BEGIN Listed entries

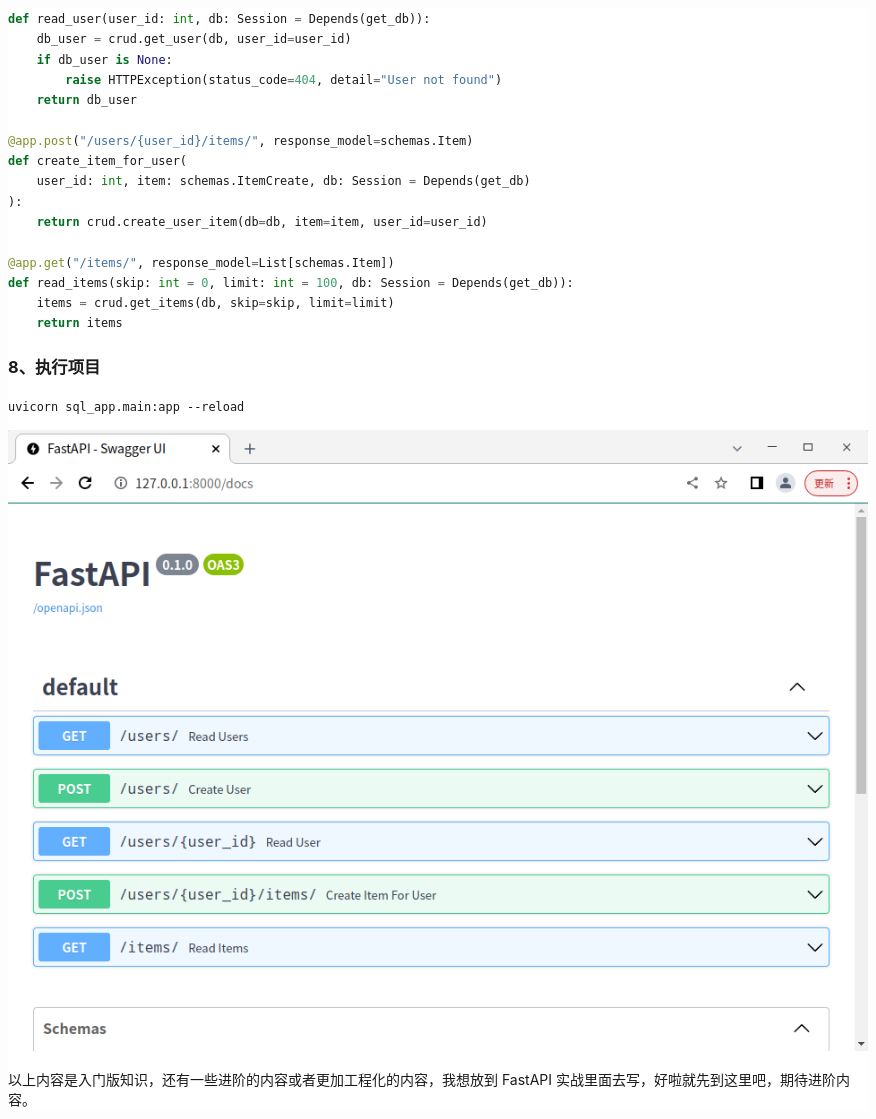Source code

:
 ```python
def read_user(user_id: int, db: Session = Depends(get_db)):
    db_user = crud.get_user(db, user_id=user_id)
    if db_user is None:
        raise HTTPException(status_code=404, detail="User not found")
    return db_user

@app.post("/users/{user_id}/items/", response_model=schemas.Item)
def create_item_for_user(
    user_id: int, item: schemas.ItemCreate, db: Session = Depends(get_db)
):
    return crud.create_user_item(db=db, item=item, user_id=user_id)

@app.get("/items/", response_model=List[schemas.Item])
def read_items(skip: int = 0, limit: int = 100, db: Session = Depends(get_db)):
    items = crud.get_items(db, skip=skip, limit=limit)
    return items
```

### 8、执行项目

```console
uvicorn sql_app.main:app --reload
```

![](../img/fastapi/sql.png)

以上内容是入门版知识，还有一些进阶的内容或者更加工程化的内容，我想放到 FastAPI 实战里面去写，好啦就先到这里吧，期待进阶内容。
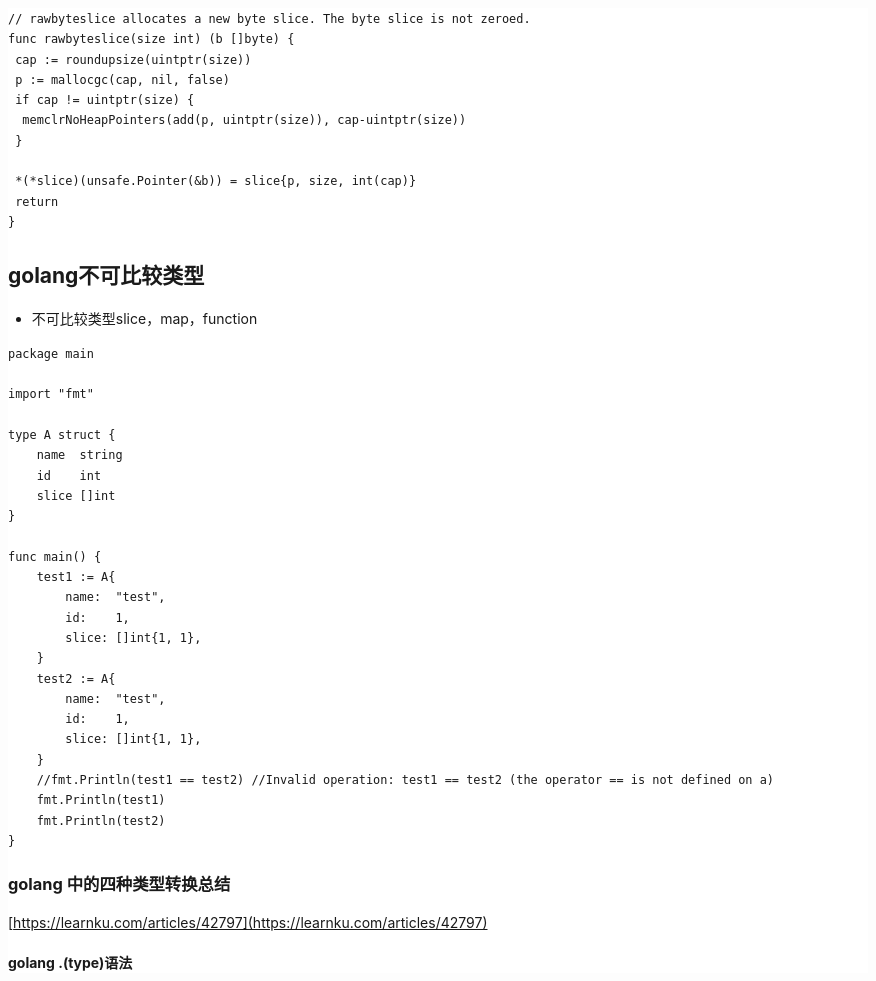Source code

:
 ```
// rawbyteslice allocates a new byte slice. The byte slice is not zeroed.
func rawbyteslice(size int) (b []byte) {
 cap := roundupsize(uintptr(size))
 p := mallocgc(cap, nil, false)
 if cap != uintptr(size) {
  memclrNoHeapPointers(add(p, uintptr(size)), cap-uintptr(size))
 }

 *(*slice)(unsafe.Pointer(&b)) = slice{p, size, int(cap)}
 return
}
```

## golang不可比较类型

* 不可比较类型slice，map，function

```
package main

import "fmt"

type A struct {
	name  string
	id    int
	slice []int
}

func main() {
	test1 := A{
		name:  "test",
		id:    1,
		slice: []int{1, 1},
	}
	test2 := A{
		name:  "test",
		id:    1,
		slice: []int{1, 1},
	}
	//fmt.Println(test1 == test2) //Invalid operation: test1 == test2 (the operator == is not defined on a)
	fmt.Println(test1)
	fmt.Println(test2)
}
```

### golang 中的四种类型转换总结

[https://learnku.com/articles/42797](https://learnku.com/articles/42797)

#### golang .(type)语法
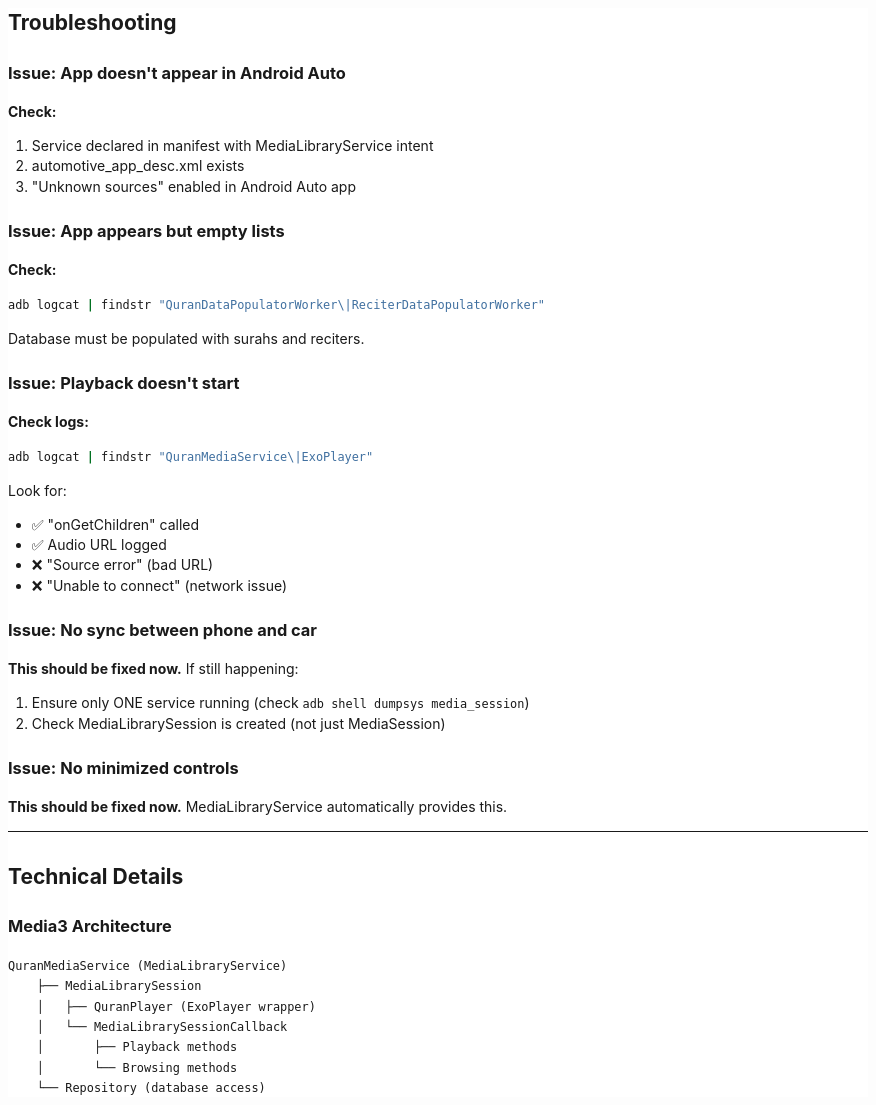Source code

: 
## Troubleshooting

### Issue: App doesn't appear in Android Auto
**Check:**
1. Service declared in manifest with MediaLibraryService intent
2. automotive_app_desc.xml exists
3. "Unknown sources" enabled in Android Auto app

### Issue: App appears but empty lists
**Check:**
```bash
adb logcat | findstr "QuranDataPopulatorWorker\|ReciterDataPopulatorWorker"
```
Database must be populated with surahs and reciters.

### Issue: Playback doesn't start
**Check logs:**
```bash
adb logcat | findstr "QuranMediaService\|ExoPlayer"
```
Look for:
- ✅ "onGetChildren" called
- ✅ Audio URL logged
- ❌ "Source error" (bad URL)
- ❌ "Unable to connect" (network issue)

### Issue: No sync between phone and car
**This should be fixed now.** If still happening:
1. Ensure only ONE service running (check `adb shell dumpsys media_session`)
2. Check MediaLibrarySession is created (not just MediaSession)

### Issue: No minimized controls
**This should be fixed now.** MediaLibraryService automatically provides this.

---

## Technical Details

### Media3 Architecture
```
QuranMediaService (MediaLibraryService)
    ├── MediaLibrarySession
    │   ├── QuranPlayer (ExoPlayer wrapper)
    │   └── MediaLibrarySessionCallback
    │       ├── Playback methods
    │       └── Browsing methods
    └── Repository (database access)
```
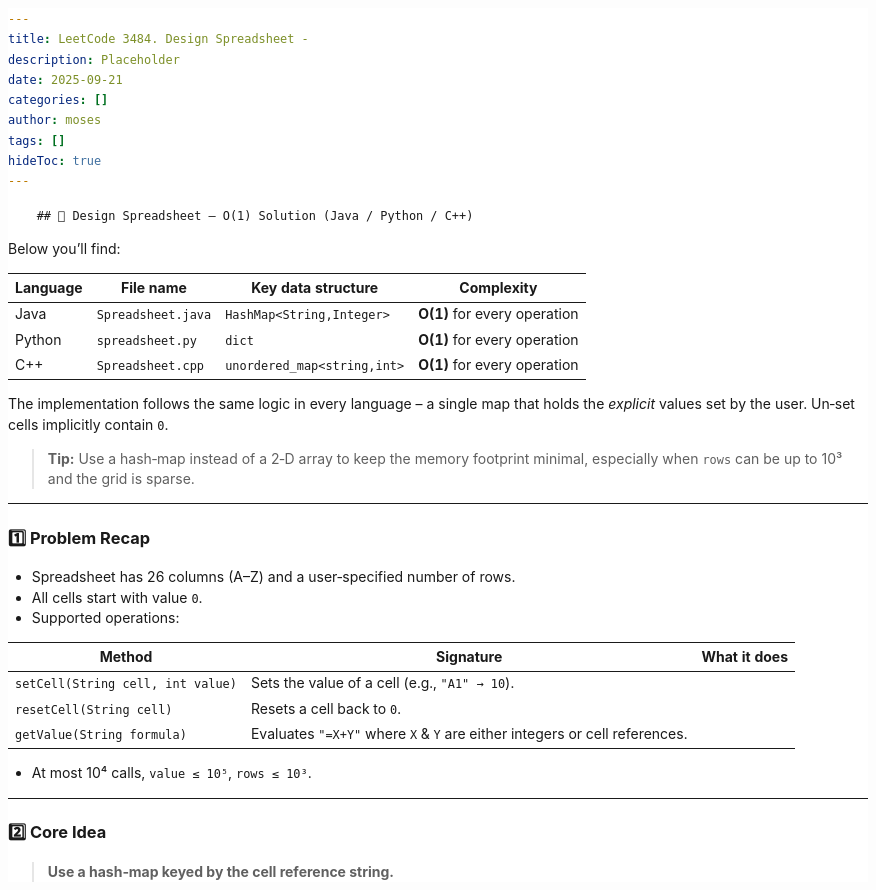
 ```yaml
---
title: LeetCode 3484. Design Spreadsheet - 
description: Placeholder
date: 2025-09-21
categories: []
author: moses
tags: []
hideToc: true
---
```

        ## 🚀 Design Spreadsheet – O(1) Solution (Java / Python / C++)

Below you’ll find:

| Language | File name | Key data structure | Complexity |
|----------|-----------|---------------------|------------|
| Java     | `Spreadsheet.java` | `HashMap<String,Integer>` | **O(1)** for every operation |
| Python   | `spreadsheet.py`   | `dict` | **O(1)** for every operation |
| C++      | `Spreadsheet.cpp`  | `unordered_map<string,int>` | **O(1)** for every operation |

The implementation follows the same logic in every language – a single map that holds the *explicit* values set by the user. Un‑set cells implicitly contain `0`.

> **Tip:** Use a hash‑map instead of a 2‑D array to keep the memory footprint minimal, especially when `rows` can be up to 10³ and the grid is sparse.

---

### 1️⃣ Problem Recap

- Spreadsheet has 26 columns (A–Z) and a user‑specified number of rows.
- All cells start with value `0`.
- Supported operations:

| Method | Signature | What it does |
|--------|-----------|--------------|
| `setCell(String cell, int value)` | Sets the value of a cell (e.g., `"A1" → 10`). |
| `resetCell(String cell)` | Resets a cell back to `0`. |
| `getValue(String formula)` | Evaluates `"=X+Y"` where `X` & `Y` are either integers or cell references. |

- At most 10⁴ calls, `value ≤ 10⁵`, `rows ≤ 10³`.

---

### 2️⃣ Core Idea

> **Use a hash‑map keyed by the cell reference string.**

END Listed entries

• _Activity_
Copy every line from the records that holds the string "skip".

• _Task solution_
def read_items(skip: int = 0, limit: int = 100, db: Session = Depends(get_db)):
    items = crud.get_items(db, skip=skip, limit=limit)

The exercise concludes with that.